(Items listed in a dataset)

------------------------------------------------

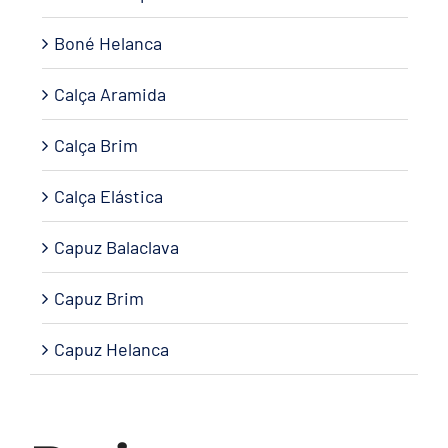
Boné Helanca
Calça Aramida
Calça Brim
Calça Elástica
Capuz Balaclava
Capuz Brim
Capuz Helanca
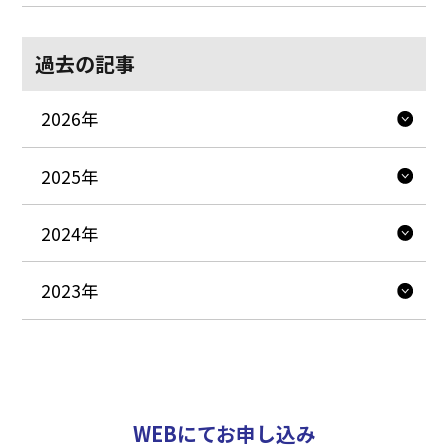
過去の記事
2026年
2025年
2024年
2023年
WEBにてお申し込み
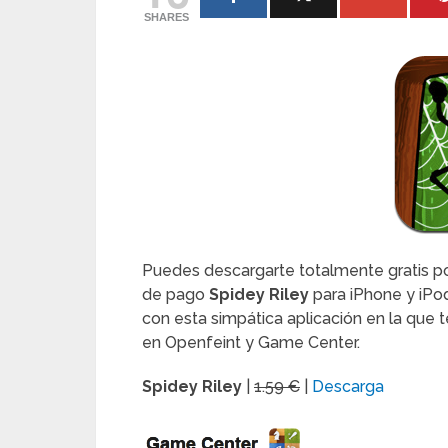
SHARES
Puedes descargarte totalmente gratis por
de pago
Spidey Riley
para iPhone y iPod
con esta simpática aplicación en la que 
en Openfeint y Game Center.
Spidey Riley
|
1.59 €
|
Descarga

------------------------------------------------

*EXERCISE*: Switch every "Capuz" in the material above to "Touca" and write the lines out again with nothing else changed, leaving out the pictures.

*SOLUTION TO THE EXERCISE*:
Boné Helanca
Calça Aramida
Calça Brim
Calça Elástica
Touca Balaclava
Touca Brim
Touca Helanca
過去の記事
2026年
2025年
2024年
2023年
WEBにてお申し込み
SHARES
Puedes descargarte totalmente gratis por
de pago
Spidey Riley
para iPhone y iPod
con esta simpática aplicación en la que 
en Openfeint y Game Center.
Spidey Riley
|
1.59 €
|
Descarga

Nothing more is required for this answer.